They are great in terms of control. I felt like I could move the bike around on a different level, I felt like a bada$$ with these bars, but just a numb bada$$. 
Will try playing with the angle. Nothing on the bike changed other than the bars/stem. Stem length same, bars are wider though. I am really tempted to cut them down to my usual 30", the 800mm width seems insane to me and makes me feel inadequate.


----------



## ustemuf (Oct 12, 2009)

if nothing else changed, i'll put money down that it is the angle of the bar. the width will also change the way it feels, the wider it is the less range of motion you have to bring the bars up into your chest. it also means that you are resting more weight down on the front of the bar.

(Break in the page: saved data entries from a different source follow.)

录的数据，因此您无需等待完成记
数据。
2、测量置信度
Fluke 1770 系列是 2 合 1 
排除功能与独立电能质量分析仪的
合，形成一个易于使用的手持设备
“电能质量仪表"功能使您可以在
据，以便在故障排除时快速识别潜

800 is way too wide for 99.9% of people. i cut mine to 770 right off the bat to start with.


----------



## aedubber (Apr 17, 2011)

I just setup my bike with the deity blacklable bars as the fantom dm stem .. Feels so good and perfect now for me .. I would get fatigue as well but none yesterday when I was riding all day too ... I adjusted perfectly and made a world of difference .. I think I need some thinner grips tho cuz my gloves have some pads for my palms and the odi rogue grips are thick.


----------



## ride the biscuit (Jun 4, 2009)

did anyone mention to make sure your brakes are bled properly to get full power? and make sure theyre mounted in a comfortable position

when i had some pretty awful grip fatigue and soreness after, it turned out my brakes were in desperate need of a bleed.


----------



## aedubber (Apr 17, 2011)

I will also add that if you have thick grips and gloves with padding in the palm area that can also hurt your hands, i know this was the case for me recently too .. Just went to some thinner grips and gloves with no pads in the palm area. I can actually grip and hold onto the bars without lots of tension which helps me ride a lot looser too !


----------



## Ithnu (Feb 16, 2007)

htrdoug said:


> You might also try raising up your brake levers so you pull with your first knuckle rather than your fingertips when you brake,feels weird at first but I feel the tension in my hands is much lower that way,I also have better more precise control that way,seems counter-intuitive but it's working for me.


I usually put my levers so that my hand is in plane with my arms, that way my wrist is straight. Your idea to brake with the knuckle instead of the finger tip sounds interesting, I'm going to have to try that.


----------



## bustanutley (Feb 23, 2008)

I recently nixed the gloves and just ride bare meat. Much better.


----------